Пожелав рассмотреть скульптуру, из-за которой вышел весь сыр-бор, он приказывает её распаковать и замирает в изумлении – рук нет! Как же так? Он сам был свидетелем того, как на приёме у посла Дюмон-Дюрвиль, описывая статую, говорил, что одной рукой она придерживала одежду, ниспадавшую на пол широкими складками, другой, слегка поднятой и изогнутой, держала яблоко. А тут рук нет, да ещё кончик носа отколот! Как он представит эту уродину своему шефу, маркизу де Ривьер? Посылали-то его за шедевром. Впрочем, Марцеллюс оказался сметливым малым, способным обернуть в свою пользу любые обстоятельства при минимальном на это шансе. В данном случае шанс предоставил Вутье Оливье, явившийся на «Л» Эстафетт» с обломком мраморной руки и утверждавший, что это часть приобретённой соотечественником статуи, найденной, между тем, им – Оливье, но волею судеб оказавшейся в других руках. Для виконта россказни гардемарина были подарком свыше. Главное – имелась рука с яблоком, подпадающая под описание лейтенанта. Дипломат выкладывает требуемые находчивым гардемарином три сотни франков. Теперь было что предъявить послу. В том числе и в качестве доказательства тут же сочинённой истории о ратной доблести верного слуги отечества. В такое развитие событий французы поверят даже скорее, чем в банальное «приехал – забрал – привёз». Недаром заурядный, по сути, вояж одного гасконца в Лондон за дюжиной подвесок лег в основу увлекательнейшего приключенческого романа, написанного другим французом четверть века спустя.

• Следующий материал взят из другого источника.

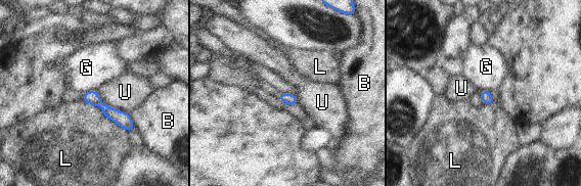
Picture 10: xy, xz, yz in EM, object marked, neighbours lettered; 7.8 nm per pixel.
80 nm wide
skip()
B, G, L and U are other cells; runs along (85, 97), (92, 97), (130, 126) in picture 10; none of them fits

Всё оборачивалось к лучшему. В том числе и для Дюмон-Дюрвиля. Его объяснения того, почему богиня оказалась безрукой, были бы наверняка скучнее и банальнее версии Марцеллюса. Как я уже говорил, дело, скорее всего, в том, что молодой археолог-любитель, очарованный древнегреческим искусством, выдал желаемое за действительное. При виде статуи у него в голове сразу родился облик Венеры – отсюда и пошло название, к которому позже добавился топоним. Спустя годы он писал в своих мемуарах, которые так и не успел опубликовать: «Всё указывало на то, это Венера во время суда Париса…». То есть увиденное он тут же отождествил с мифом о том, как Гера, Афина и Афродита (в римском пантеоне – Юнона, Минерва и Венера) устроили первый на свете конкурс красоты, а в судьи выбрали пастуха Париса.